It takes an exceptional Punjab village to be number three in the country in implementing the Mahatma Gandhi National Rural Employment Guarantee Scheme (MNREGS), when 5,200 others have no work to show.
Tamkot on the Barnala-Mansa Road is like any other Punjab village — with ponds, dusty lanes, cattle-occupied streets, and oldies playing cards. The separating factor is the unity of its 2,500 inhabitants. Its rich, poor, landless and landlords of all castes supplement their income working under the central programme. Union Panchayati Raj Ministry’s department of rural development has adjudged their performance to third-best for the year 2014-15.
Village sarpanch Ranjit Singh (47) is proud that Tamkot achieved what no other village in the state could. That year, Tamkot panchayat had involved every household in making 621 job cards and paid Rs 32 lakh as wages at Rs 210 a day (now increased to Rs 218), with guarantee of minimum 100 days of work. “If each of the 13,080 panchayats in Punjab spent this amount, it will inject Rs 4,000 crore into our rural economy and change the face of our state,” said Ranjit Singh, a semi-literate man who can’t calculate but can read the benefit in the scheme.

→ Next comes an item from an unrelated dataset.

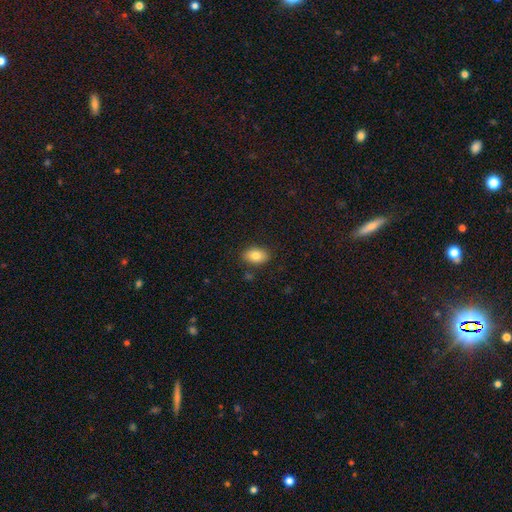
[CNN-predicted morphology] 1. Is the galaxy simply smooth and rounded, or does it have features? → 81% smooth, 11% featured or disk, 8% star or artifact.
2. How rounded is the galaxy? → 87% in between, 12% round, 1% cigar-shaped.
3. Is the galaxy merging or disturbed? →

“People holding 5 acres have worked with the landless labourers of our village, and even a farmer with 35 acre land has a job card in a sign of willingness to work. We give priority to the needy, though,” said the sarpanch. “In Tamkot, welfare work is ‘sewa’ and everyone is paid equal honorarium,” said Ranjit Singh. Rashtriya Gaurav Gram Sabha award for the year 2015-16 has also come Tamkot’s way for best practises in village administration.
In the year it got the MNERGS award, the village combined to level a school park, prepare a cremation ground, did a pond, clean a passing canal, and relay phirni (area identified for expansion). A stadium project is next. The village spends 60% of the MNREGS grant on labour and 40% on material. Towards the material cost, the state government contributes 25%, or 10% of the total budget, but it is delayed usually, on account of Punjab’s poor fiscal health.
“We need intelligent people to work with us. Yardsticks for awards ought to be fixed, since many panchayats do a lot of good work that doesn’t fit into the scheme,” said Punjab rural development and panchayat minister Sikandar Singh Maluka. He adds that his department is keen to implement the MNERGS but unlike other states, Punjab doesn’t have big panchayats that have large incomes and function like regular offices.
What state can learn from Tamkot
In the year Tamkot was adjudged third best, 5,202 state villages remained untouched by the scheme. Of the budget approved for 90-lakh man hours, the state could spend for only 64-lakh man hours. The rest lapsed. “In the initial years after launch of the scheme in 2005 by the Congress-led Union government, Akali-BJP government in the state was not keen to implement it for political reasons, and the state lagged behind,” said Mansa block samiti member Kishan Singh, who works closely with Tamkot sarpanch Ranjit Singh.
In the year 2014-15, of the 7,300 works started in the state under the MNERGS, 3,165 remained incomplete. In the year 2015-16, out of 18,000 works initiated, only 6% could be finished. The state is yet to implement direct payment rule properly.
Central scheme can support farming
The 2013 central policy could benefit agriculture (horticulture especially, which requires big labour support) in a big way if workers are paid through the MNERGS. The Punjab government, however, has not cleared the project reports for different horticulture crops; so farmers can’t seek support.
The Punjab officials take the plea that MNERGS doesn’t suit the state, as the number of works that could be done within are fewer. Punjab can benefit by the development of canals and horticulture plantations under the scheme.